The Manila Elks Club building is the second and former clubhouse of the Manila Elks Lodge #761—Manila Lodge 761, better known as the Manila Elks Club, in Manila, the Philippines. It was designed by William E. Parsons.

The Manila Elks Lodge #761 is a unique branch club of the Benevolent and Protective Order of Elks—BPOE, an American fraternal order. It is one of only two Elks Club established outside of current United States territory, the other being in Panama near the former American territory of the Panama Canal Zone,

The Manila Elks Club was founded after the Spanish–American War ended in 1898 which resulted in the transfer of the Spanish Philippines to the United States control. In 1901, a group of Americans residing in Manila for the "unbridled entrepreneurial possibilities,"and "yearning for camaraderie and solidarity," petitioned the national Elks organization to allow the founding of an Elks Club on American soil in the Philippines. . The Grand Exalted Ruler of the Grand Lodge in the United States approved the petition in 1905.

The first clubhouse, formerly Clubhouse of the Order of the Elks, was established along Calle Victoria in Intramuros, Manila.

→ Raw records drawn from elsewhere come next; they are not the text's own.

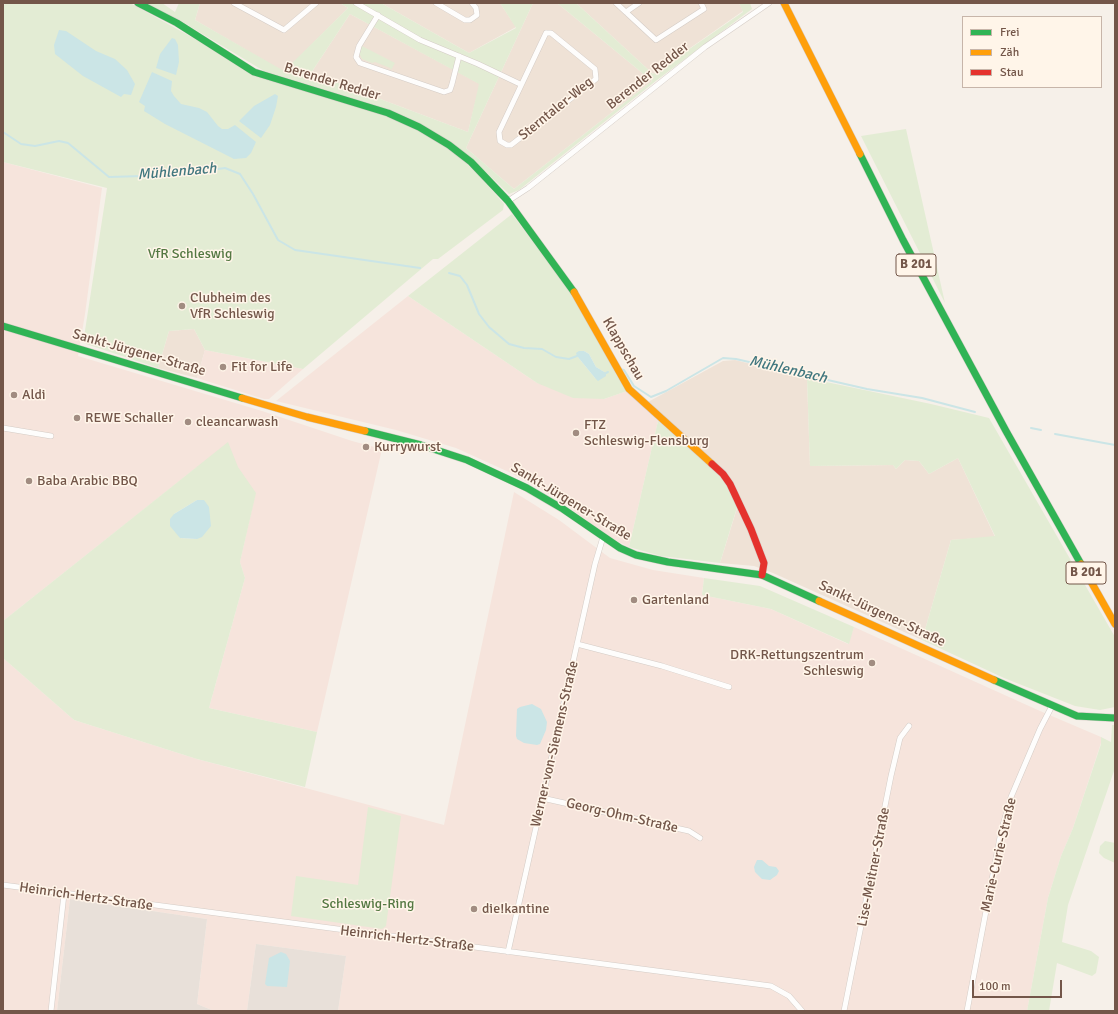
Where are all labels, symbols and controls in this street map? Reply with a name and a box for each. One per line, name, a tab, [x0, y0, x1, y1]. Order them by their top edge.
legend	[962, 16, 1102, 88]
text: Frei	[1000, 25, 1019, 40]
street label: Berender Redder	[603, 39, 693, 113]
text: Zäh	[1000, 45, 1019, 60]
street label: Berender Redder	[282, 59, 382, 105]
text: Stau	[1000, 65, 1024, 80]
street label: Sterntaler-Weg	[515, 74, 597, 144]
water label: Mühlenbach	[137, 160, 217, 184]
park label: VfR Schleswig	[148, 246, 232, 262]
road number: B 201	[896, 254, 936, 276]
place label: Clubheim des VfR Schleswig	[190, 290, 275, 322]
marker: Clubheim des VfR Schleswig	[177, 301, 187, 311]
street label: Klappschau	[598, 315, 648, 383]
street label: Sankt-Jürgener-Straße	[70, 326, 208, 380]
water label: Mühlenbach	[747, 352, 829, 388]
place label: Fit for Life	[231, 359, 292, 375]
marker: Fit for Life	[218, 362, 228, 372]
place label: Aldi	[22, 387, 46, 403]
marker: Aldi	[9, 390, 19, 400]
place label: REWE Schaller	[85, 410, 173, 426]
marker: REWE Schaller	[72, 413, 82, 423]
place label: cleancarwash	[196, 414, 278, 430]
marker: cleancarwash	[183, 417, 193, 427]
place label: FTZ Schleswig-Flensburg	[584, 417, 709, 450]
marker: FTZ Schleswig-Flensburg	[571, 428, 581, 438]
place label: Kurrywurst	[374, 439, 441, 455]
marker: Kurrywurst	[361, 442, 371, 452]
street label: Sankt-Jürgener-Straße	[508, 459, 634, 545]
place label: Baba Arabic BBQ	[37, 473, 138, 489]
marker: Baba Arabic BBQ	[24, 476, 34, 486]
road number: B 201	[1066, 562, 1106, 584]
street label: Sankt-Jürgener-Straße	[816, 577, 948, 651]
place label: Gartenland	[642, 592, 709, 608]
marker: Gartenland	[629, 595, 639, 605]
place label: DRK-Rettungszentrum Schleswig	[730, 647, 864, 680]
marker: DRK-Rettungszentrum Schleswig	[867, 658, 877, 668]
street label: Werner-von-Siemens-Straße	[528, 659, 582, 829]
street label: Georg-Ohm-Straße	[565, 795, 679, 837]
street label: Marie-Curie-Straße	[978, 796, 1020, 914]
street label: Lise-Meitner-Straße	[854, 806, 894, 928]
street label: Heinrich-Hertz-Straße	[18, 879, 154, 915]
park label: Schleswig-Ring	[322, 896, 414, 912]
place label: die!kantine	[482, 901, 549, 917]
marker: die!kantine	[469, 904, 479, 914]
street label: Heinrich-Hertz-Straße	[339, 922, 475, 956]
scale bar	[974, 972, 1064, 998]
text: 100 m	[979, 979, 1011, 994]

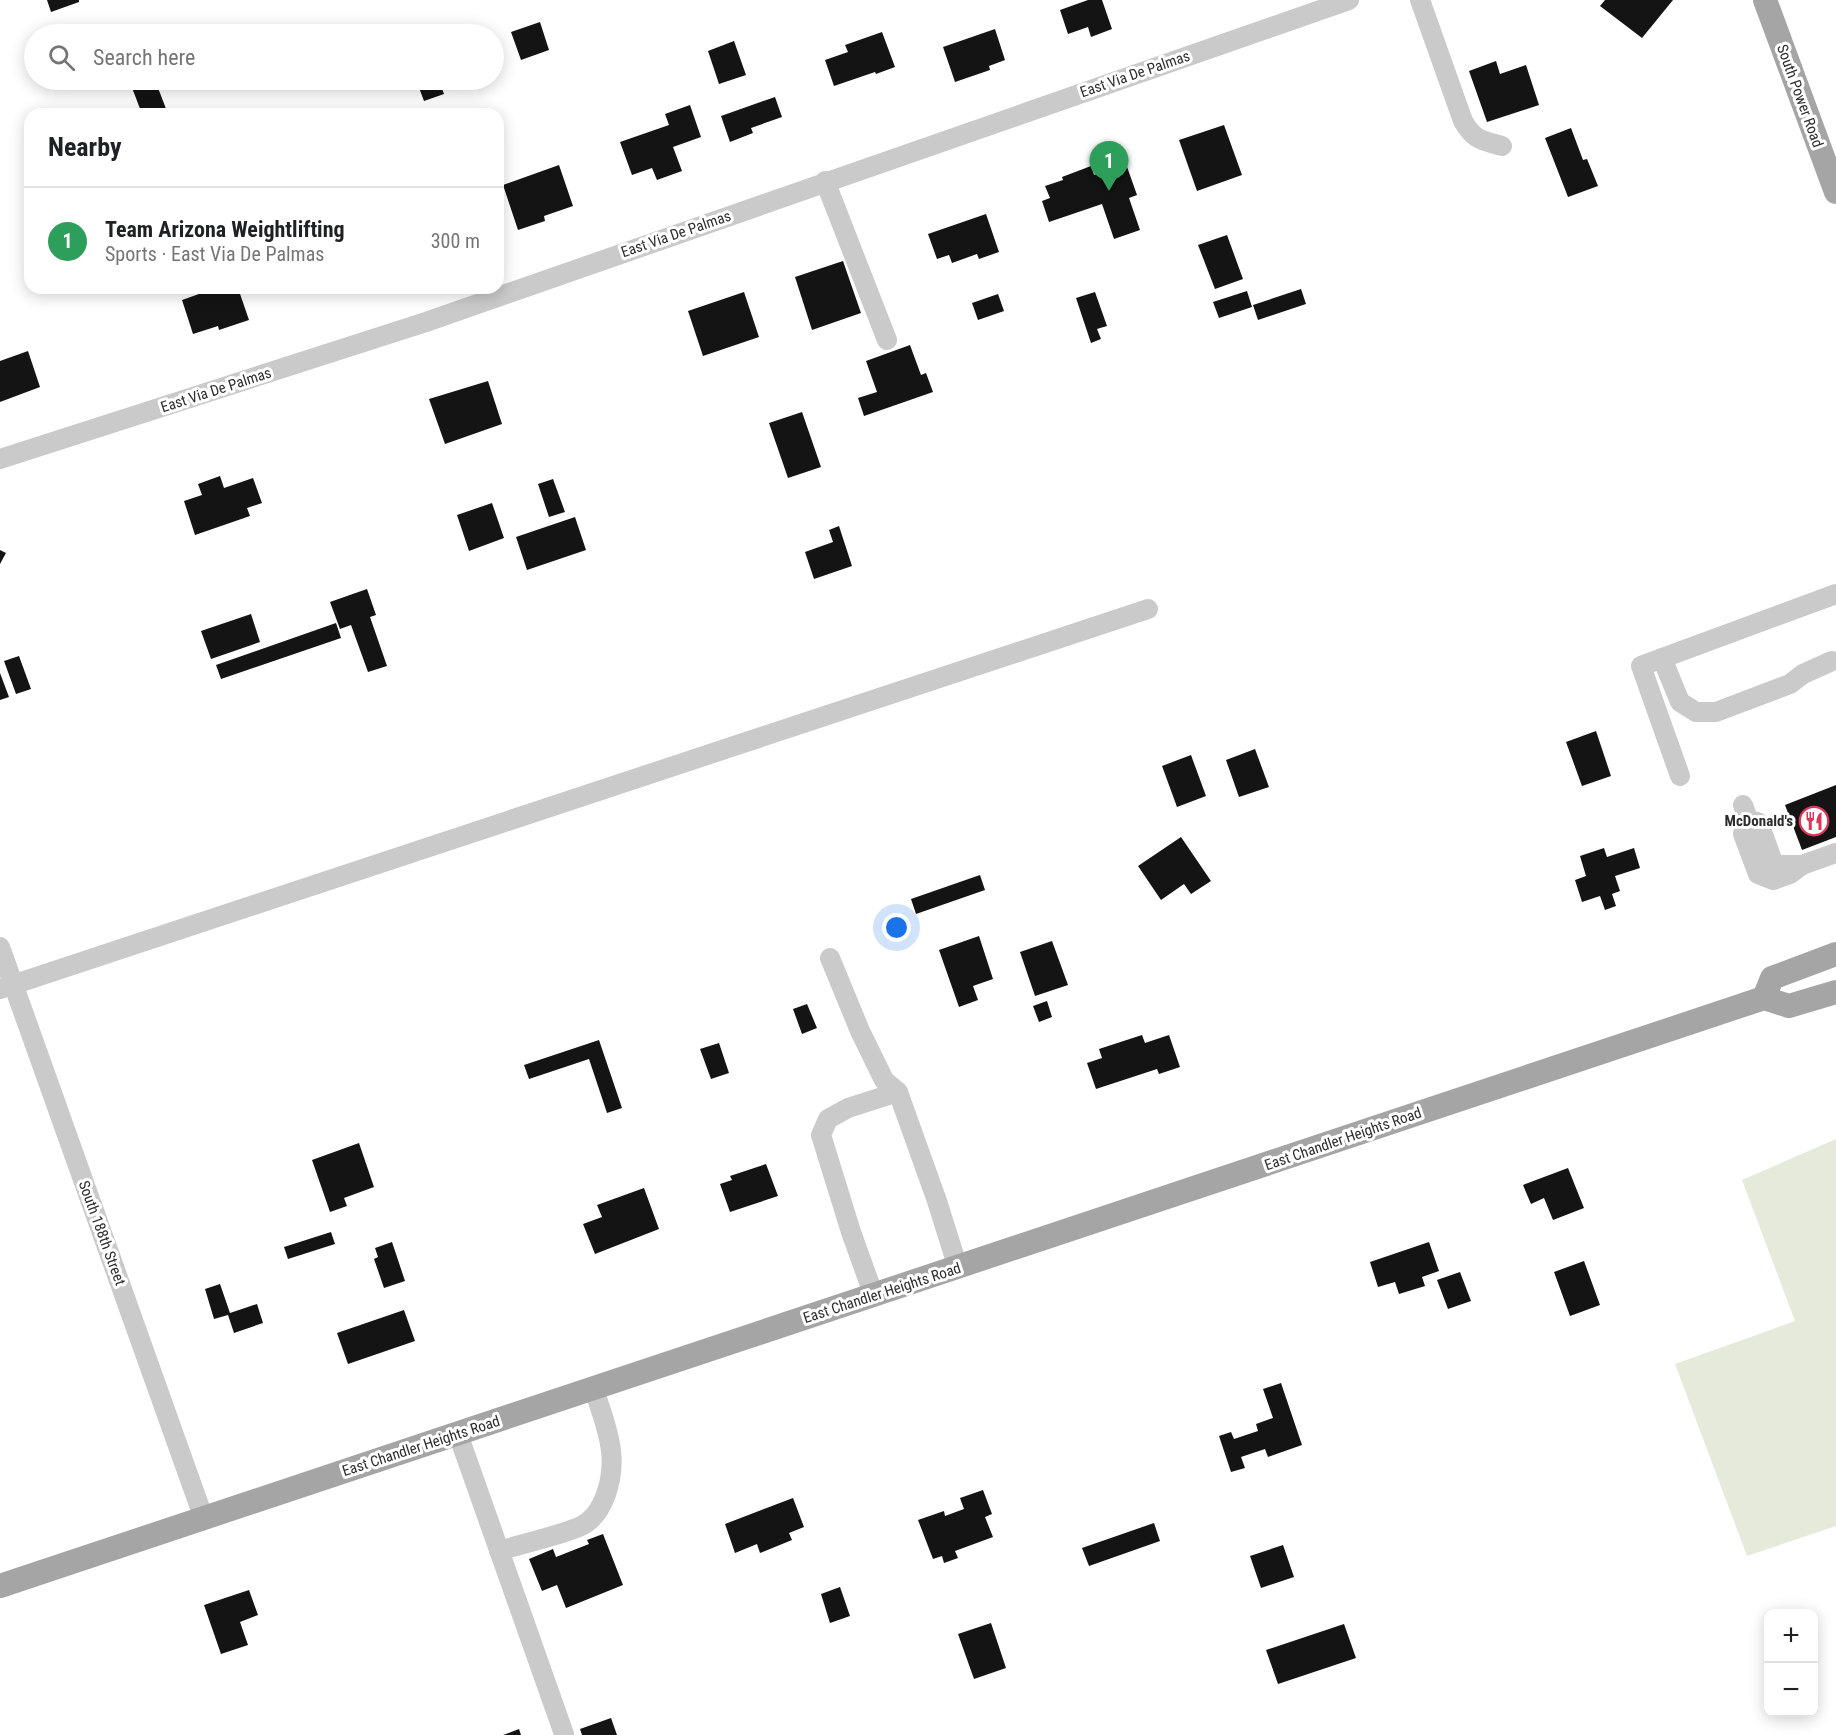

In 1904, it moved to Calle San Luis opposite the Old Luneta.

Finally in 1910, it built its permanent home at the site that was used to be occupied by the Manila Overseas Press Club and now occupied by the Museo Pambata ng Maynila. Following the proposed Manila Plan of Daniel Burnham, the Elks Club was housed in a three-story building with features similar to the Manila Army and Navy Club co-located on the same piece of property. One building housed a civilian club and the other a military club. The original Manila Elks Club building, designed in the Mission Revival style modeled on the architecture of the California missions, opened in 1910 on the land purchased in the Luneta Park extension, in the Ermita District of Manila.